In recent years, steel-timber composite (STC) beams have gained popularity in construction due to their efficient structural performance and sustainability. These hybrid systems combine the high strength and ductility of steel with the renewable and lightweight properties of timber, offering an optimized solution for modern buildings. However, when exposed to fire, the behavior of these composite members becomes complex due to the differing thermal and mechanical properties of the constituent materials.

Understanding and predicting the fire performance of STC beams is crucial for ensuring structural safety and meeting fire-resistance design standards. This has led to an increased reliance on numerical simulation and analysis tools, such as Finite Element Analysis (FEA), to model their behavior under elevated temperatures.

Explanation

1. Purpose of Simulation

The aim of simulating STC beams under fire conditions is to:

• Evaluate load-bearing capacity during fire exposure.

• Analyze temperature distribution within the cross-section.

• Understand material degradation and failure modes.

2. Key Components of the Analysis

a. Material Properties at Elevated Temperatures

• Timber chars when exposed to fire, forming an insulating layer that slows further combustion, but its structural strength diminishes rapidly.

• Steel maintains strength up to ~400–500°C, but loses much of it above that range.

• Accurate models of temperature-dependent material behavior are essential.

b. Heat Transfer Modeling

• Fire exposure is simulated using standard fire curves (e.g., ISO 834).
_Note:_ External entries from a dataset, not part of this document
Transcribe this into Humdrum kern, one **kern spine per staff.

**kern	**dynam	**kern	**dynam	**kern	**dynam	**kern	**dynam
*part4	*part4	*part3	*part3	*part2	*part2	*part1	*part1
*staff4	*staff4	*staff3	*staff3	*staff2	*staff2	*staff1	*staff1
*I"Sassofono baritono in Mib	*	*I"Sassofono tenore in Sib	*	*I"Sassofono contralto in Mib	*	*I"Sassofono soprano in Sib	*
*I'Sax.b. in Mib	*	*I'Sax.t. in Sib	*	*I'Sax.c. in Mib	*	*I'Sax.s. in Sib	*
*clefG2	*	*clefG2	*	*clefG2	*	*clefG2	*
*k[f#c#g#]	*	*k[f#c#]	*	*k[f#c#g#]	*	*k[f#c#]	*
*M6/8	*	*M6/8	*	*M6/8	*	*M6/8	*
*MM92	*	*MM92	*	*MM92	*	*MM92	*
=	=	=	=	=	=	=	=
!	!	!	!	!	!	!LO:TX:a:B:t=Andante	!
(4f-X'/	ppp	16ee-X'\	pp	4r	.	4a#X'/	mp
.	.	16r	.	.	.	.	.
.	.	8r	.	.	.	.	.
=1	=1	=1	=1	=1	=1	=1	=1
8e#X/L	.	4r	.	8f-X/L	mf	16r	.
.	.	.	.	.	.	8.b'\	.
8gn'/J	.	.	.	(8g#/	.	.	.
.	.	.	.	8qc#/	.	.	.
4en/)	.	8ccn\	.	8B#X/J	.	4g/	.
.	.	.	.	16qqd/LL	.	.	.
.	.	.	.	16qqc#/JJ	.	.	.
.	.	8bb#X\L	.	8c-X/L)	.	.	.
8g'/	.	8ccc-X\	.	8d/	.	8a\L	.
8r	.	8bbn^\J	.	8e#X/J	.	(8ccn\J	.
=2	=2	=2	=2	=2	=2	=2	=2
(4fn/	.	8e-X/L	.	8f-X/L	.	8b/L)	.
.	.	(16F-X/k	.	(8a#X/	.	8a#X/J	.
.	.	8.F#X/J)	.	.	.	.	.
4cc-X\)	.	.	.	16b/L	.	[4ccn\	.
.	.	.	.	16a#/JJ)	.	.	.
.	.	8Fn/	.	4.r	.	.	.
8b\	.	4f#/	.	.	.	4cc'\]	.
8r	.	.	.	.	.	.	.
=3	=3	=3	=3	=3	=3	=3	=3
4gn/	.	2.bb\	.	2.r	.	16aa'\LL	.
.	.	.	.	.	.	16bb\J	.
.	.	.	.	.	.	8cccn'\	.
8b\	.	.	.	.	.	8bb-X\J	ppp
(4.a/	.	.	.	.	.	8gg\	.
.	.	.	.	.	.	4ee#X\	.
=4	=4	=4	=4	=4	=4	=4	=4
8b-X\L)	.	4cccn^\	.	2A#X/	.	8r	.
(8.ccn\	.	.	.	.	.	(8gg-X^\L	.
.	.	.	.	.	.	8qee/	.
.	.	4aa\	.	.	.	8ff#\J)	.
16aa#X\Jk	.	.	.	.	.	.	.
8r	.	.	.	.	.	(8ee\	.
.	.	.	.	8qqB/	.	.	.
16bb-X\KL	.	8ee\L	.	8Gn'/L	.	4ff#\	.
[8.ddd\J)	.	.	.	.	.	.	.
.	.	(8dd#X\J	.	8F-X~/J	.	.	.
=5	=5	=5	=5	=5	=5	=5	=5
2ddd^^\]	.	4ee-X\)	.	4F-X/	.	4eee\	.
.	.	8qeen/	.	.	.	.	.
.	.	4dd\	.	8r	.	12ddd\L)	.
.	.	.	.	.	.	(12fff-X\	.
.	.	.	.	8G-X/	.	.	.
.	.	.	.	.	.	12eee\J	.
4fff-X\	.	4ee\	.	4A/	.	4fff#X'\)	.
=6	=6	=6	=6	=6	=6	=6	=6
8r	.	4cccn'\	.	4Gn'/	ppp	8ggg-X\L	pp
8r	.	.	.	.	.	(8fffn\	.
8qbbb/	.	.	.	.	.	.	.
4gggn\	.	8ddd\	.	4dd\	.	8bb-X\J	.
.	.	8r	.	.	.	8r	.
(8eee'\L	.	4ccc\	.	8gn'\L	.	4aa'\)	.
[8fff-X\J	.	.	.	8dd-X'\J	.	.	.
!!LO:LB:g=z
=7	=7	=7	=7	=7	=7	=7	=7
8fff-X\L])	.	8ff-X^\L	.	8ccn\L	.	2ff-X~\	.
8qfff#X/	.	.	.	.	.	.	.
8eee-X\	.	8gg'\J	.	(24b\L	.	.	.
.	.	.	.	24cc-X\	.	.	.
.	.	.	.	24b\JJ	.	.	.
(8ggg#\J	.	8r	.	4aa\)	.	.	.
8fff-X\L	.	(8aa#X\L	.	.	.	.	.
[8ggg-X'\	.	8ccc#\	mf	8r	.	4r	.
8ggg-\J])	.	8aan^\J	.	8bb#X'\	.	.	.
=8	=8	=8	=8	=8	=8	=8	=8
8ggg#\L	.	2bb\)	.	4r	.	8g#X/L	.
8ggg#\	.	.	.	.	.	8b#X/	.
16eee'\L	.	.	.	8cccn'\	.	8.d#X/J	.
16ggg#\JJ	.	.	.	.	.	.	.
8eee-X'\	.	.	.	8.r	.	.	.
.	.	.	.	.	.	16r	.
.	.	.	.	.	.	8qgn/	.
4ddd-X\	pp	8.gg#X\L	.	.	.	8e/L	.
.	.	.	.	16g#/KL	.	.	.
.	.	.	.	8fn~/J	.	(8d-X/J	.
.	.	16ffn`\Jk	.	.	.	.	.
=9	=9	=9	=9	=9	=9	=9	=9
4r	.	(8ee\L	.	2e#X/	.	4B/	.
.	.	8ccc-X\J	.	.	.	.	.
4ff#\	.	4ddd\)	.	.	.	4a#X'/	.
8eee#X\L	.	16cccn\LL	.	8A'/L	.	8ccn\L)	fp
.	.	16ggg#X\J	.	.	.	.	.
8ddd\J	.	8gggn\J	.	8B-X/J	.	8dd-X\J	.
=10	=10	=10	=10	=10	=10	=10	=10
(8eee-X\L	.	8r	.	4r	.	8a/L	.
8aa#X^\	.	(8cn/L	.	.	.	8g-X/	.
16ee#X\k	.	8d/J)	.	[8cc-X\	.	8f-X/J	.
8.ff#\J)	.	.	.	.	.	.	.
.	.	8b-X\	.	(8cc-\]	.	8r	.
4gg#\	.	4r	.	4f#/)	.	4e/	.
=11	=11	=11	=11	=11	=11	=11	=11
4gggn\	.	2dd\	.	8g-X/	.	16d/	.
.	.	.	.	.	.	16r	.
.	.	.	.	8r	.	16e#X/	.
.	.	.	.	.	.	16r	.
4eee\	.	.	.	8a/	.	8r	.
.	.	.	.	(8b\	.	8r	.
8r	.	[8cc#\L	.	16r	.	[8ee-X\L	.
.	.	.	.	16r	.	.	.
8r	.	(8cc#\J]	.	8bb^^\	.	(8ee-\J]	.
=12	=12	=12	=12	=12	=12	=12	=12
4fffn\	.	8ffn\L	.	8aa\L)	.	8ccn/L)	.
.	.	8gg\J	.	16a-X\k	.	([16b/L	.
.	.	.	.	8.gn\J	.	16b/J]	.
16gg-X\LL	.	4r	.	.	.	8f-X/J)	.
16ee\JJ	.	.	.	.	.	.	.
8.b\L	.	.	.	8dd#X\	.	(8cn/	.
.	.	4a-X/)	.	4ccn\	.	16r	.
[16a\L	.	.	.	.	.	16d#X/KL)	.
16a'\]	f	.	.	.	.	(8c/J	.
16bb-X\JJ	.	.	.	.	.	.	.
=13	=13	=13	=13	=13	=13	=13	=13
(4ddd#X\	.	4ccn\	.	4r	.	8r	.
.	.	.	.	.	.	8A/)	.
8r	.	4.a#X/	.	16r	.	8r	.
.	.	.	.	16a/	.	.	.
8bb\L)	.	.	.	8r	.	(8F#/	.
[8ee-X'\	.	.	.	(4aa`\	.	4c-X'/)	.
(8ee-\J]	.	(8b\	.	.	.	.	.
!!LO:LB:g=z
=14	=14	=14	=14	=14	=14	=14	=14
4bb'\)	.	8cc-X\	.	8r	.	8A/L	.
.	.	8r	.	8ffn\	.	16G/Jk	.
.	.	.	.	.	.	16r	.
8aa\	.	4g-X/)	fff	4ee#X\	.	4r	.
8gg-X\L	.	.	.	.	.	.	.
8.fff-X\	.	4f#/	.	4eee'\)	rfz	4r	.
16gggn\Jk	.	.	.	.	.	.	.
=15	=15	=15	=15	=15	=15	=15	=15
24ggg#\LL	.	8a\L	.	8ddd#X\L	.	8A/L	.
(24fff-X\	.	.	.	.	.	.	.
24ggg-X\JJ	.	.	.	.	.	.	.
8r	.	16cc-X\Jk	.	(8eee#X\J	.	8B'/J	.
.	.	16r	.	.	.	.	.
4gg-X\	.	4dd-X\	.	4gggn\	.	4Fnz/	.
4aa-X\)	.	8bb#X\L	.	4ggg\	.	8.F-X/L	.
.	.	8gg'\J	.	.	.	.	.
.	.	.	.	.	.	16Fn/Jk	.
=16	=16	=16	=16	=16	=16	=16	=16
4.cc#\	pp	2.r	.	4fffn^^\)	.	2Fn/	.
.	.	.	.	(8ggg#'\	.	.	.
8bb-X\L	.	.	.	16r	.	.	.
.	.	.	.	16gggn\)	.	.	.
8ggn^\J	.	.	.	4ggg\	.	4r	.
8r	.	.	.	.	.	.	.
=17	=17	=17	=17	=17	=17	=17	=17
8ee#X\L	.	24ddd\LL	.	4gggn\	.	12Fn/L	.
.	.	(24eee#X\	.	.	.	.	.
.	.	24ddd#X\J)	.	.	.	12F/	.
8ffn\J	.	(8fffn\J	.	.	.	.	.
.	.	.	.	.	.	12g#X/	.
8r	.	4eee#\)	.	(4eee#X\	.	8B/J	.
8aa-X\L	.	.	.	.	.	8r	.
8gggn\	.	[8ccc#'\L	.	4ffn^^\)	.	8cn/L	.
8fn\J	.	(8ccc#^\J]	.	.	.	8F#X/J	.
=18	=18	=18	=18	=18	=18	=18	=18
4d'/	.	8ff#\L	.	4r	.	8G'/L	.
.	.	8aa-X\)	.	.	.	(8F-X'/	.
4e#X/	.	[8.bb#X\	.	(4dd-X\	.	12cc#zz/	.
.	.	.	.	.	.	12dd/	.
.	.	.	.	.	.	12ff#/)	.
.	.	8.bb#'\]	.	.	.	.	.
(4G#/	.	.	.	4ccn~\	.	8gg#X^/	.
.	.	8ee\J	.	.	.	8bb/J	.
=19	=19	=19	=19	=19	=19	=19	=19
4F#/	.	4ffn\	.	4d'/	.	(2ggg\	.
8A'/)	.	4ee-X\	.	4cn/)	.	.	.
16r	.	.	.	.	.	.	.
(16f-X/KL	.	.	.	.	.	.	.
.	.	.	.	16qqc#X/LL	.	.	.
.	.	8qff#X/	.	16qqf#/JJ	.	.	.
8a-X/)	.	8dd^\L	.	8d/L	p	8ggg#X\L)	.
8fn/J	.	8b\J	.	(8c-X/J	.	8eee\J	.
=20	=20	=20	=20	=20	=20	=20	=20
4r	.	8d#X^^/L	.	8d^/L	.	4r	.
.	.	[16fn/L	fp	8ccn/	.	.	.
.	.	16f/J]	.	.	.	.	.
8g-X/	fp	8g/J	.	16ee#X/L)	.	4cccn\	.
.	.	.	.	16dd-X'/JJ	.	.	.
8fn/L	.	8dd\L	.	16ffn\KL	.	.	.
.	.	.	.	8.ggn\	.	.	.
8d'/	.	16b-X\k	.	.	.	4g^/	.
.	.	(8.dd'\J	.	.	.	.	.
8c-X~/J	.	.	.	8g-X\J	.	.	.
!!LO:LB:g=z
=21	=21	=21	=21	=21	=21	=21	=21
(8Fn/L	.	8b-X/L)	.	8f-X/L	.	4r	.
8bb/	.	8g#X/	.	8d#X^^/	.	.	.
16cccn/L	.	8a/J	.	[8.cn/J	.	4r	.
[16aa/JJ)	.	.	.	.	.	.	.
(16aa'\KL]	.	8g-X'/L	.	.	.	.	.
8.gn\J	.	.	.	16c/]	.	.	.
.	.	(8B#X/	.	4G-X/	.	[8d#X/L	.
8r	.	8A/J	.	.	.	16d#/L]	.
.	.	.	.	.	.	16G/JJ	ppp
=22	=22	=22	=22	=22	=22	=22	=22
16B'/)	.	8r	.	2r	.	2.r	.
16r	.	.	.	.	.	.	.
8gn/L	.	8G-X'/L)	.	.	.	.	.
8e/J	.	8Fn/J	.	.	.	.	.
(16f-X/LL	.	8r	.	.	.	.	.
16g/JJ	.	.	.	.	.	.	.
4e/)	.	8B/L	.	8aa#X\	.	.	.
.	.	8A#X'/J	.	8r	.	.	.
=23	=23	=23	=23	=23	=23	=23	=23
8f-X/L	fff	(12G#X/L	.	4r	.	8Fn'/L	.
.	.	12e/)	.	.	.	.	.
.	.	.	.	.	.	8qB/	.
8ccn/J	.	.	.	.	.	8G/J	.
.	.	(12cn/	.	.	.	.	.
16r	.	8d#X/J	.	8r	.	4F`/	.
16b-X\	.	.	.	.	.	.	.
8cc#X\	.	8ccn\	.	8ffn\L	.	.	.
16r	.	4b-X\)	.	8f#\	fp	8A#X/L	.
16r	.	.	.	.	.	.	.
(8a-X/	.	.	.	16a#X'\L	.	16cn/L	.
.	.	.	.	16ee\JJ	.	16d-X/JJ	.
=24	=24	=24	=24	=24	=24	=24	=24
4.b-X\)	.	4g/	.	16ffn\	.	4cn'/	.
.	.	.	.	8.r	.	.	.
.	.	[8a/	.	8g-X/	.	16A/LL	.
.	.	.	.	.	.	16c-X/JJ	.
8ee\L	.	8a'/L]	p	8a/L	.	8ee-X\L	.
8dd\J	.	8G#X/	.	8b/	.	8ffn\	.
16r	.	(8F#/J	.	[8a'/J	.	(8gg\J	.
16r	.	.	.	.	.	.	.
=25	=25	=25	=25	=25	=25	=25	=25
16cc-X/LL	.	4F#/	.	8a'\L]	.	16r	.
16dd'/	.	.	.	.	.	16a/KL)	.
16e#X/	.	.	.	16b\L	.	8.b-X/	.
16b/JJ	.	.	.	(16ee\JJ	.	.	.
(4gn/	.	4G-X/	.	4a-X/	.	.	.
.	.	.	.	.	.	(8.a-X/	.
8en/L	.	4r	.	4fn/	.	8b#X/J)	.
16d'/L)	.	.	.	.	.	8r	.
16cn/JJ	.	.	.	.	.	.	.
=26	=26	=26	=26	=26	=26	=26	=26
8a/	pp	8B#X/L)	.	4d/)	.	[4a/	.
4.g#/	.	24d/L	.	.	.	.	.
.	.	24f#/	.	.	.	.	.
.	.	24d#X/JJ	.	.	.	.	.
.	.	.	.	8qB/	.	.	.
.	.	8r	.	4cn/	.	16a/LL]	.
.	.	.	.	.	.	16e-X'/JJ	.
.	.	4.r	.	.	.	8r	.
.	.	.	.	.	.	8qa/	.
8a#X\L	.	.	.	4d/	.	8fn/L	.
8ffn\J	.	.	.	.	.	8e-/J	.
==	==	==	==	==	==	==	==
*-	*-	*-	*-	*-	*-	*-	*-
• Heat conduction, radiation, and convection are modeled to determine how the fire affects the beam over time.

c. Structural Response Analysis

• As the temperature increases, the mechanical response of the composite beam changes.

• The analysis tracks deflection, stress redistribution, and potential failure points.

3. Tools and Methods

• Finite Element Methods (FEM): Used to model both thermal and structural behavior.

• Coupled thermal-structural analysis: Integrates heat transfer and mechanical response in time-dependent simulations.

4. Performance Criteria

Key performance metrics include:

• Time to failure under fire loading.

• Critical temperature for failure.

• Residual capacity after fire exposure.

Conclusion

Simulating and analyzing steel-timber composite beams under fire conditions is essential for safe and efficient structural design. Through numerical modeling, engineers can predict failure mechanisms, optimize material usage, and design fire-resistant systems that maintain structural integrity during and after fire exposure. As building codes increasingly embrace hybrid systems, such analyses will play a key role in sustainable and resilient construction.